#### Annotated region listings:
---
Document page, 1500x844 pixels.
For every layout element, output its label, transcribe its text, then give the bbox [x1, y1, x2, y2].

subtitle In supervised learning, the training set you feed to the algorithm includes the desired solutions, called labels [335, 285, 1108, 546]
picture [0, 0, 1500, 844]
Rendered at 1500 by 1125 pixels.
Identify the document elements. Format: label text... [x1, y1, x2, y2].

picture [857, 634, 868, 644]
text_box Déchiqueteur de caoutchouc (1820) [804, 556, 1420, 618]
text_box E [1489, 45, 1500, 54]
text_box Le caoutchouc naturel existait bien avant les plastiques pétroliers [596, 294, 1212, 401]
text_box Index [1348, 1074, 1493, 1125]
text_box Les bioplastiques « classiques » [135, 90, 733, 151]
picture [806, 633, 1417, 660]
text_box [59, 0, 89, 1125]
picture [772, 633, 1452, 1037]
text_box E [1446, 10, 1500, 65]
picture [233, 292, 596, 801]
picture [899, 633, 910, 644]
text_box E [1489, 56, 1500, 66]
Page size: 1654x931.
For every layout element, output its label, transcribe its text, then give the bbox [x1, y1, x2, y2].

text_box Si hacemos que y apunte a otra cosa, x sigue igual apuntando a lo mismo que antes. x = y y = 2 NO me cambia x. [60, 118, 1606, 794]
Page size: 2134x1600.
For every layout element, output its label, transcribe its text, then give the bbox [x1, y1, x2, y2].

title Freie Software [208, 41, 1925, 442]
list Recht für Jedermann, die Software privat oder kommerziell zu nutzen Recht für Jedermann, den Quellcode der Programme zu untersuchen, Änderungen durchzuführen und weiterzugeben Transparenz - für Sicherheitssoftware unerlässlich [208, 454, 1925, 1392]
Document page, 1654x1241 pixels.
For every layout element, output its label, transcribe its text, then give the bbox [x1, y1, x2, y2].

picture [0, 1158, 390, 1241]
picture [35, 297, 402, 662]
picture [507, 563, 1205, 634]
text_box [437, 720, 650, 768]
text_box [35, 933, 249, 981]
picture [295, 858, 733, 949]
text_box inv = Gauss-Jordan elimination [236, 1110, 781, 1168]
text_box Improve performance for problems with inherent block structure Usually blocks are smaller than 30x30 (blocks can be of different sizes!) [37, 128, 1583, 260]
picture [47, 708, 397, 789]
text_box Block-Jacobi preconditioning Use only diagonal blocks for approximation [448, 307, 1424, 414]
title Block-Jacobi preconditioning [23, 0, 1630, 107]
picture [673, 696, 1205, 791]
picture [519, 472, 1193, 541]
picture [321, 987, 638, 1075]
---
#### Written instruction:
Rewrite these lines with "page region" in place of every "layout element", leaving everything else unchanged.

#### Task output:
Document page, 1500x844 pixels.
For every page region, output its label, transcribe its text, then give the bbox [x1, y1, x2, y2].

subtitle In supervised learning, the training set you feed to the algorithm includes the desired solutions, called labels [335, 285, 1108, 546]
picture [0, 0, 1500, 844]
Rendered at 1500 by 1125 pixels.
Identify the document elements. Format: label text... [x1, y1, x2, y2].

picture [857, 634, 868, 644]
text_box Déchiqueteur de caoutchouc (1820) [804, 556, 1420, 618]
text_box E [1489, 45, 1500, 54]
text_box Le caoutchouc naturel existait bien avant les plastiques pétroliers [596, 294, 1212, 401]
text_box Index [1348, 1074, 1493, 1125]
text_box Les bioplastiques « classiques » [135, 90, 733, 151]
picture [806, 633, 1417, 660]
text_box [59, 0, 89, 1125]
picture [772, 633, 1452, 1037]
text_box E [1446, 10, 1500, 65]
picture [233, 292, 596, 801]
picture [899, 633, 910, 644]
text_box E [1489, 56, 1500, 66]
Page size: 1654x931.
For every page region, output its label, transcribe its text, then give the bbox [x1, y1, x2, y2].

text_box Si hacemos que y apunte a otra cosa, x sigue igual apuntando a lo mismo que antes. x = y y = 2 NO me cambia x. [60, 118, 1606, 794]
Page size: 2134x1600.
For every page region, output its label, transcribe its text, then give the bbox [x1, y1, x2, y2].

title Freie Software [208, 41, 1925, 442]
list Recht für Jedermann, die Software privat oder kommerziell zu nutzen Recht für Jedermann, den Quellcode der Programme zu untersuchen, Änderungen durchzuführen und weiterzugeben Transparenz - für Sicherheitssoftware unerlässlich [208, 454, 1925, 1392]
Document page, 1654x1241 pixels.
For every page region, output its label, transcribe its text, then give the bbox [x1, y1, x2, y2].

picture [0, 1158, 390, 1241]
picture [35, 297, 402, 662]
picture [507, 563, 1205, 634]
text_box [437, 720, 650, 768]
text_box [35, 933, 249, 981]
picture [295, 858, 733, 949]
text_box inv = Gauss-Jordan elimination [236, 1110, 781, 1168]
text_box Improve performance for problems with inherent block structure Usually blocks are smaller than 30x30 (blocks can be of different sizes!) [37, 128, 1583, 260]
picture [47, 708, 397, 789]
text_box Block-Jacobi preconditioning Use only diagonal blocks for approximation [448, 307, 1424, 414]
title Block-Jacobi preconditioning [23, 0, 1630, 107]
picture [673, 696, 1205, 791]
picture [519, 472, 1193, 541]
picture [321, 987, 638, 1075]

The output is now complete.